Patients with advanced dementia no longer recognize their families, depend on others for their basic needs, speak fewer than five words, and are bedbound and incontinent. Based on earlier work led by Dr, Mitchell, advanced dementia is now viewed as a terminal illness; this work also showed that the families of most of these patients feel the main goal of care is comfort, although patients often receive aggressive care that does not promote that goal.
The new research showed that managed-care residents, who had more primary-care visits, predominantly from nurse practitioners, were more likely to have a do-not-hospitalize (DNH) order in place (63.7 percent for manage-care residents vs. 50.9 percent for fee-for-service residents). These residents also had fewer hospital transfers for acute illness (3.8 percent vs. 15.7 percent) than those in traditional Medicare insurance. In addition, the research suggests that managed-care residents may have been more likely to enter hospice, and that family members may have been more satisfied with overall care at the nursing home.
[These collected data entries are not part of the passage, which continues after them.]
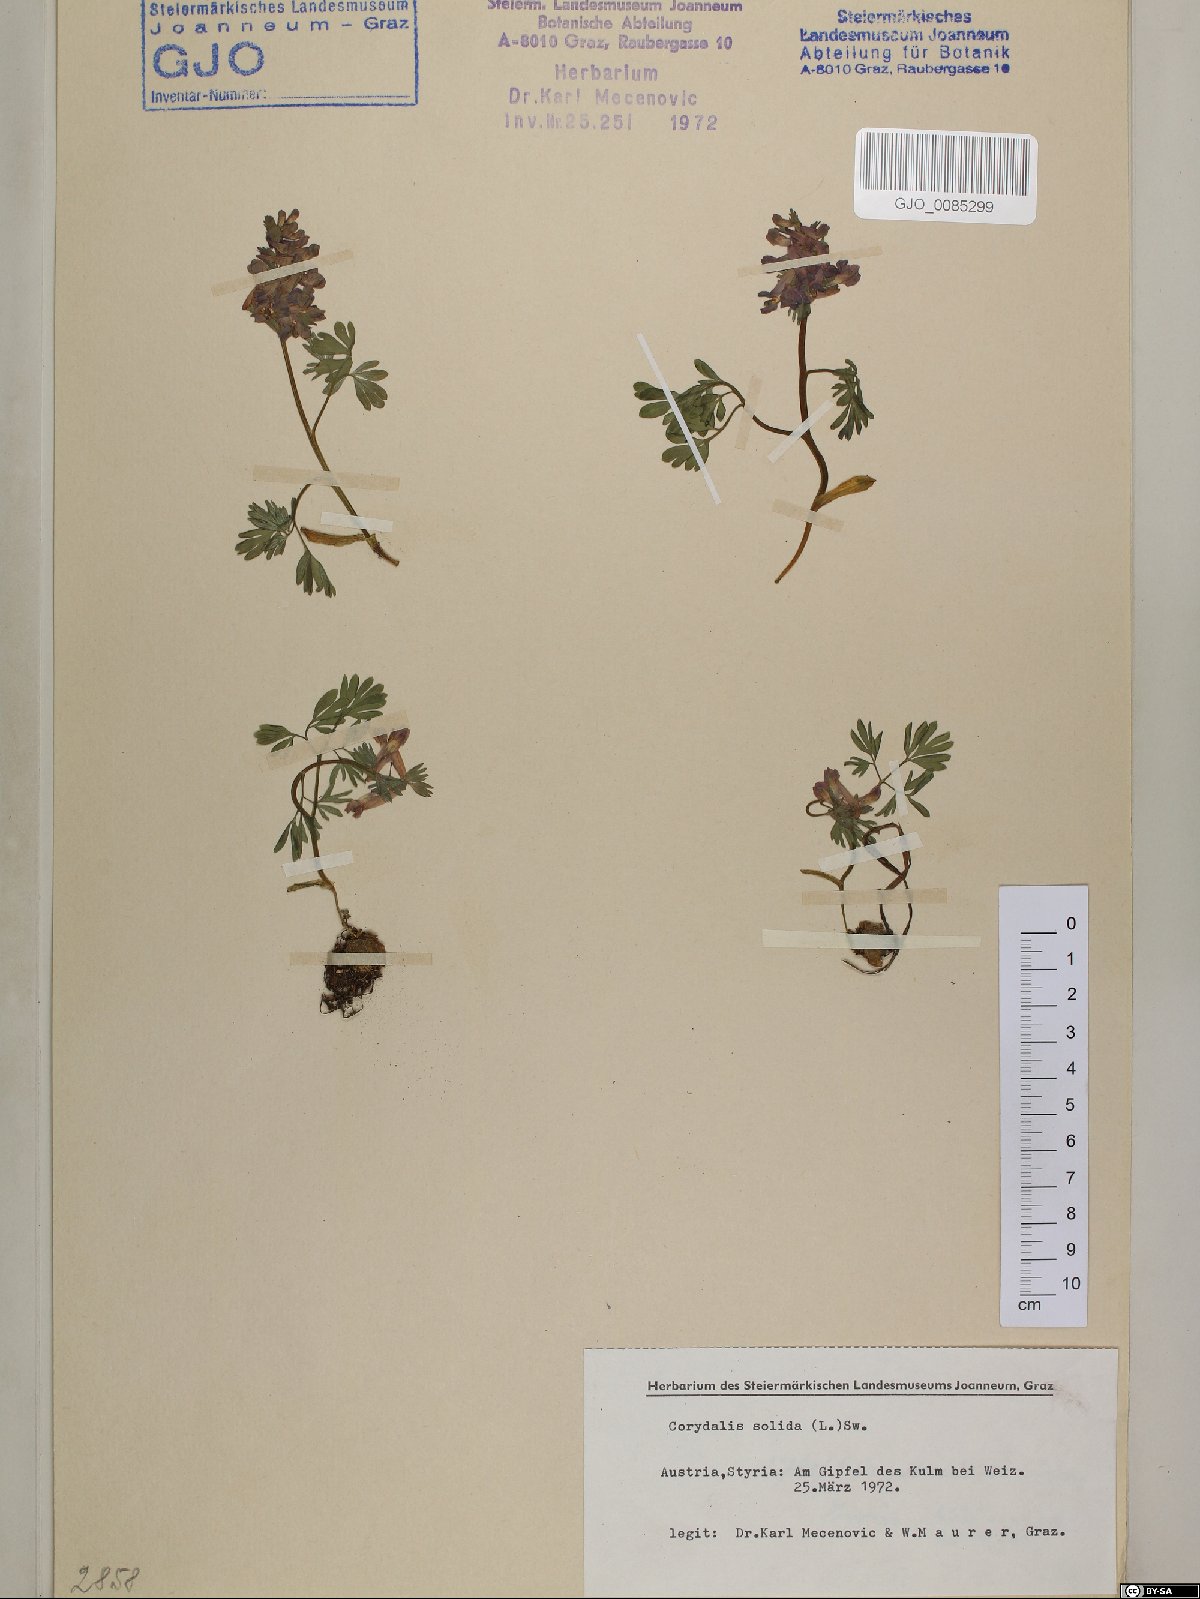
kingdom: Plantae
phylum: Tracheophyta
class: Magnoliopsida
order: Ranunculales
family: Papaveraceae
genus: Corydalis
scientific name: Corydalis solida
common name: Bird-in-a-bush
"We found no appreciable difference in survival outcomes between the managed care and fee-for-service groups," said lead author Keith S. Goldfeld, Dr.P.H., M.S., M.P.A., an instructor in biostatistics at New York University School of Medicine. "Comfort and other treatment outcomes also did not differ significantly."
Nursing home reimbursement policies are among the factors that lead to more aggressive care, noted Goldfeld. "If the payment structure is set up in a way that doesn't benefit the provider to hospitalize residents when they get sick by temporarily shifting costs, the research suggests that you may have equal or even improved outcomes."
The investigators also said this research should prompt families to consider opting for managed care or nurse practitioner-based insurance programs for their loved ones with advanced dementia who are in nursing homes.